Where are we, then, biblically? The honest answer is: we are where every generation of Christians has been since the ascension of Christ, somewhere on a timeline whose endpoint is known but whose remaining length is not. The birth pains Jesus described have been intensifying, it seems, for some time. Whether they are about to culminate in the delivery he promised, or whether the Church has many years of further labor ahead, no one on earth can say with certainty.
What we can say is this. The world of 2026 does show features that align strikingly with biblical descriptions of the last days: a regathered Israel at war with nations Scripture named thousands of years ago, economic disruptions that ripple globally through systems of unprecedented interconnection, technological infrastructure that could enable forms of control previously unimaginable, and cultural patterns that Paul would recognize. None of this proves that Christ's return is imminent. All of it is consistent with a world that has been groaning toward its redemption for a long time and may be groaning louder now.
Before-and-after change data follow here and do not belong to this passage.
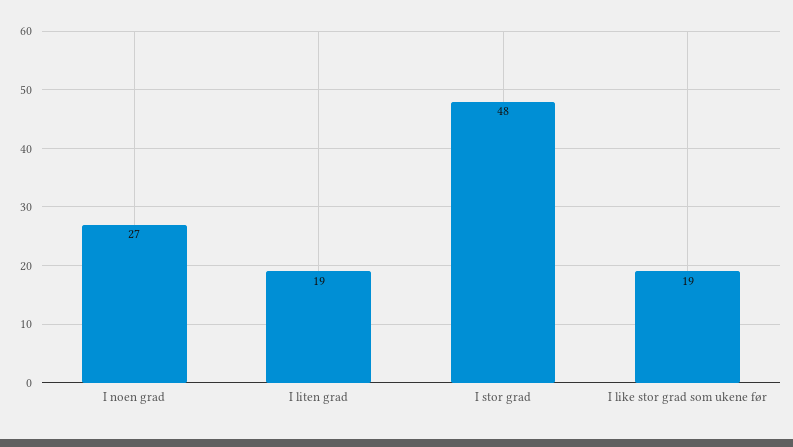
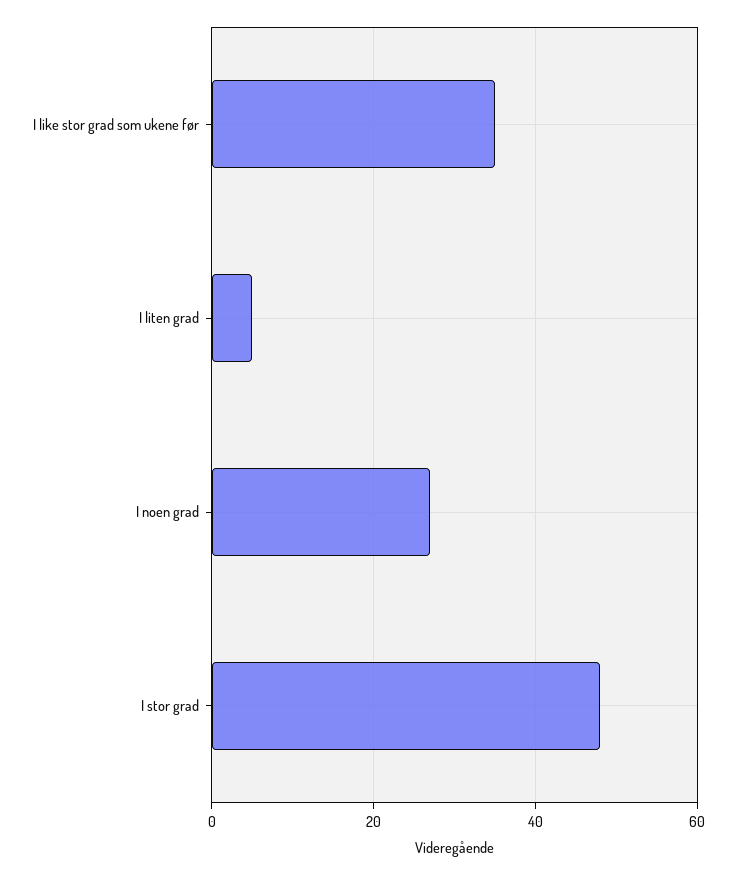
I liten grad: 19 -> 5
I like stor grad som ukene før: 19 -> 35

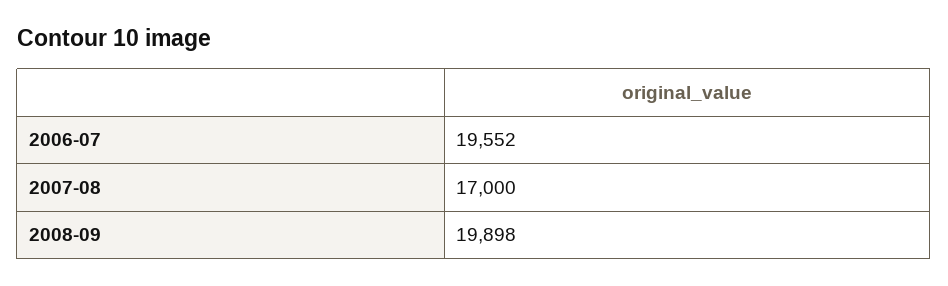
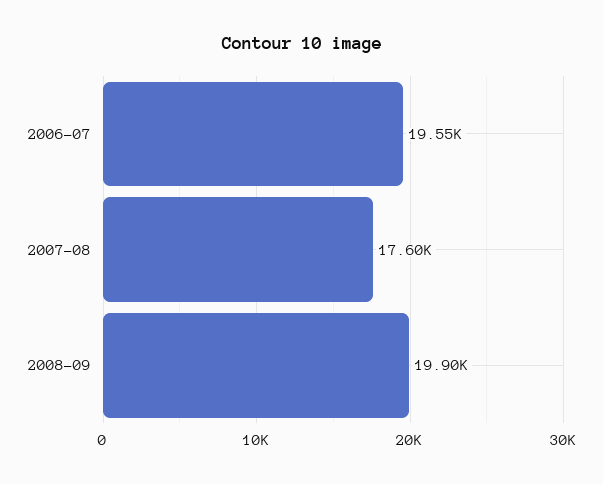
2007-08: 17000 -> 17600

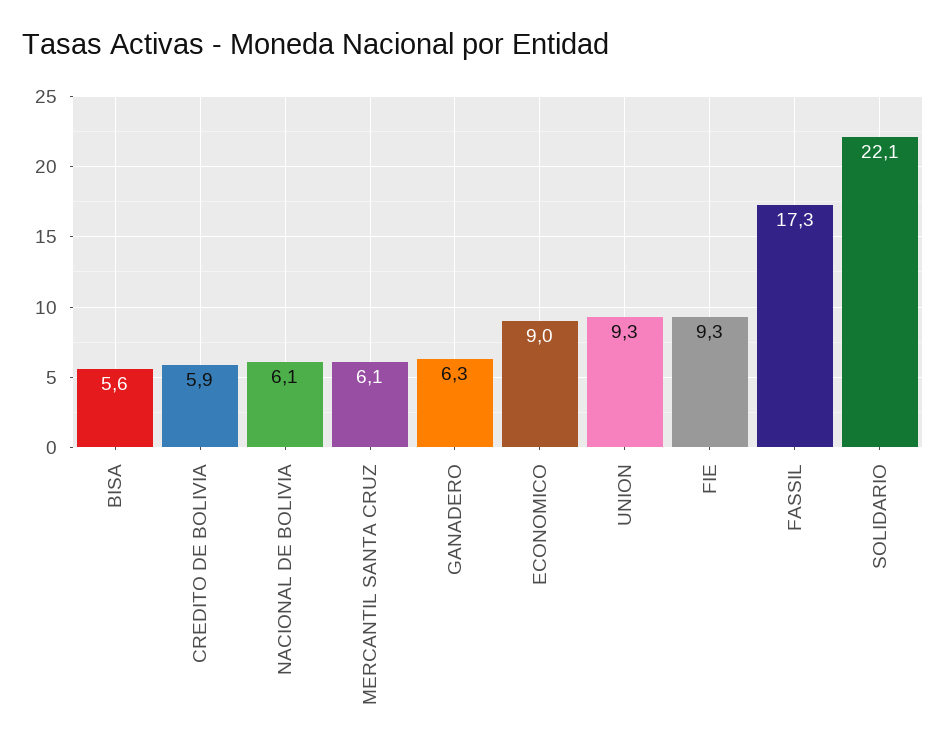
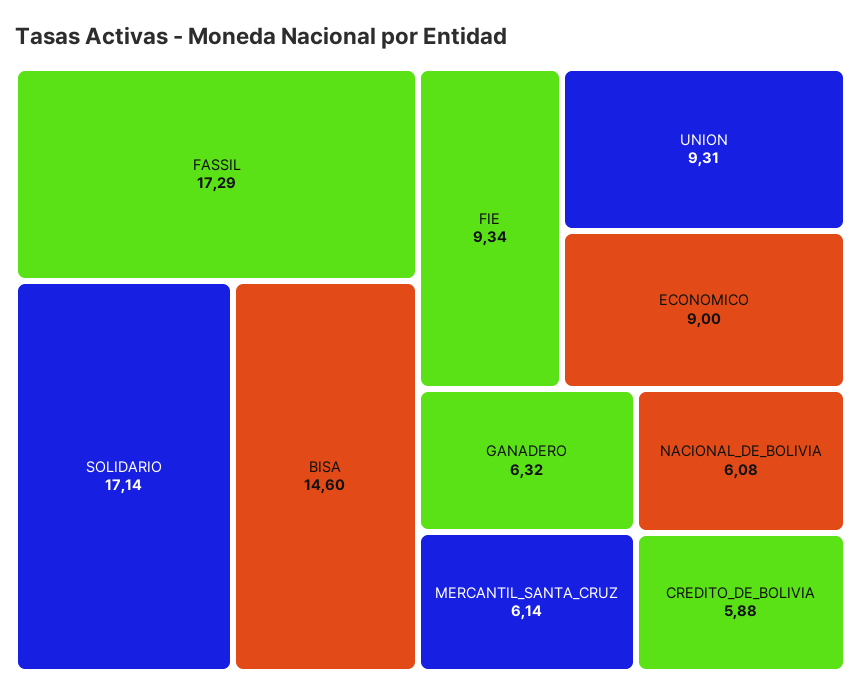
BISA: 5.6 -> 14.6
SOLIDARIO: 22.1 -> 17.14

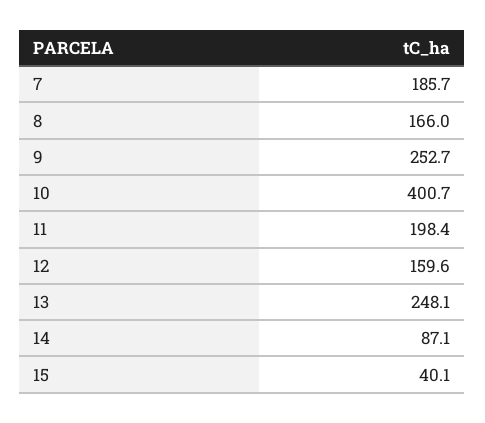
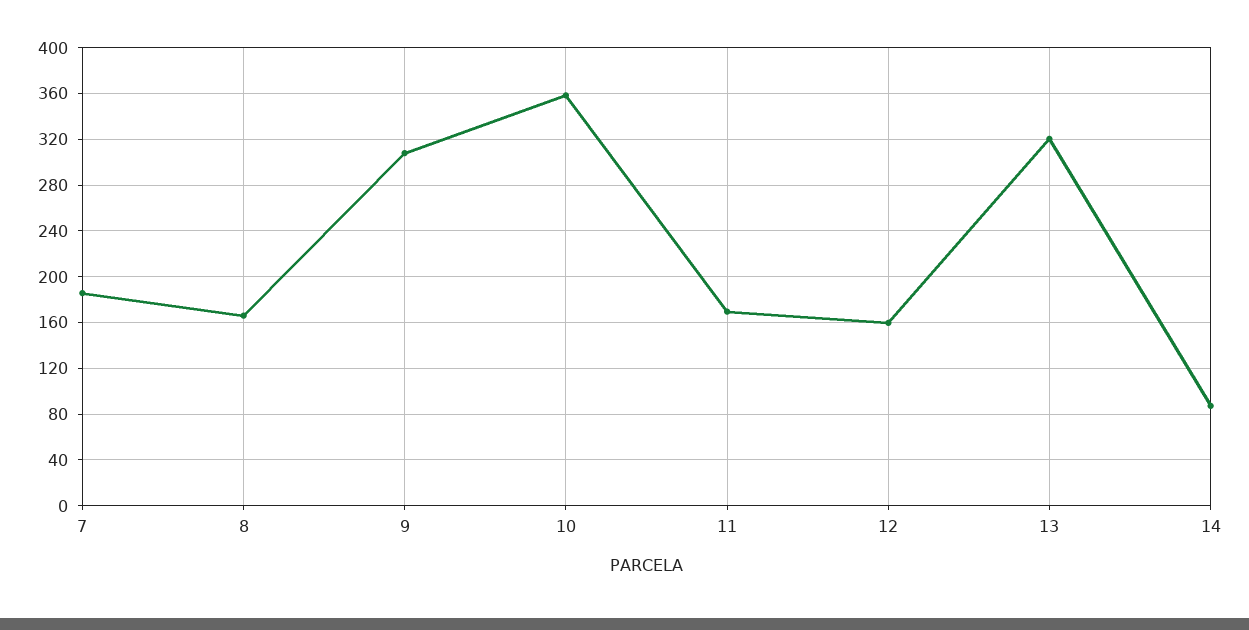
9: 252.7 -> 310
10: 400.7 -> 360
11: 198.4 -> 170
13: 248.1 -> 320
15: 40.1 -> none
The right response to all of this is neither to set dates nor to dismiss the signs. It is to live as Jesus commanded his servants to live: watching, working, hoping. It is to examine our own hearts, to loosen our grip on the things of this world, to deepen our grip on the things that will outlast it. It is to share the gospel with those who have not heard it, because Jesus said the gospel must be preached to all nations before the end comes, and that preaching is a task given to us. It is to trust that the same God who named Persia thousands of years before the Islamic Republic existed has not lost track of the story he is telling.
The final word belongs to the final book. After all the visions of judgment and warfare, of economic collapse and cosmic upheaval, the book of Revelation ends not with a calculation but with a prayer. "He who testifies to these things says, 'Surely I am coming soon.' Amen. Come, Lord Jesus!" (Revelation 22:20). That is the response Scripture itself commends. Not fear, not frenzy, not false certainty about dates. Simply the ancient, faithful, hopeful cry of the Church: Come, Lord Jesus!